▸ WHAT IS BEING ASKED
Render the data from the line containing "40 mm. The photo from the round follows." through the line containing "Reading: 12.0 mm" as a Markdown table with columns Row and Text, one numbered row per line, skipping blank lines and including no other lines. Leave the pictures out of the table.
━━━━━ LISTED ENTRIES ━━━━━
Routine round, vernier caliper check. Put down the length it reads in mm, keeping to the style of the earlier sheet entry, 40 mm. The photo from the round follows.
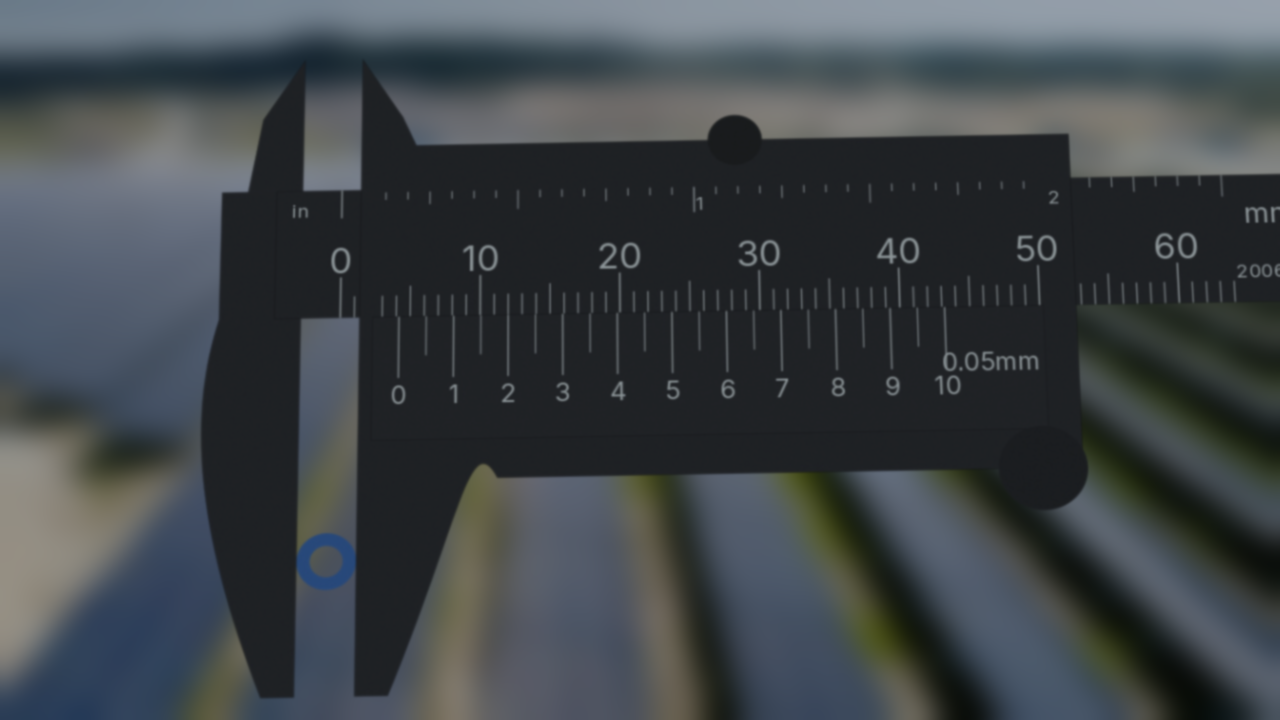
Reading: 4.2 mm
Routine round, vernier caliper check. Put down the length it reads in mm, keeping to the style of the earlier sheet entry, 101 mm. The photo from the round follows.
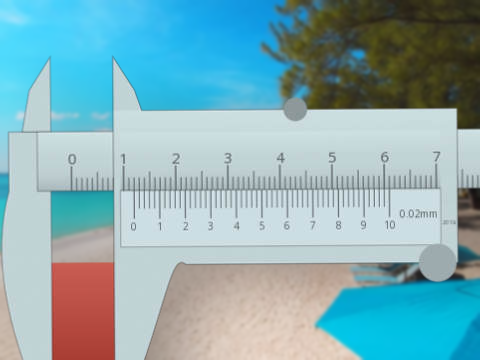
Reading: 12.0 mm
━━━━━
━━━━━ LISTED ENTRIES ━━━━━
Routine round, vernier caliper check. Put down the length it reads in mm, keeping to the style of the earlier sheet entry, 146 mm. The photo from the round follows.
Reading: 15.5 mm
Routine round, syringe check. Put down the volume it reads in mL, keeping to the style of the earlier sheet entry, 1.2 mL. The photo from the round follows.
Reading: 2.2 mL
━━━━━
▸ RESULT OF THE TASK
| Row | Text |
|---|---|
| 1 | Routine round, vernier caliper check. Put down the length it reads in mm, keeping to the style of the earlier sheet entry, 40 mm. The photo from the round follows. |
| 2 | Reading: 4.2 mm |
| 3 | Routine round, vernier caliper check. Put down the length it reads in mm, keeping to the style of the earlier sheet entry, 101 mm. The photo from the round follows. |
| 4 | Reading: 12.0 mm |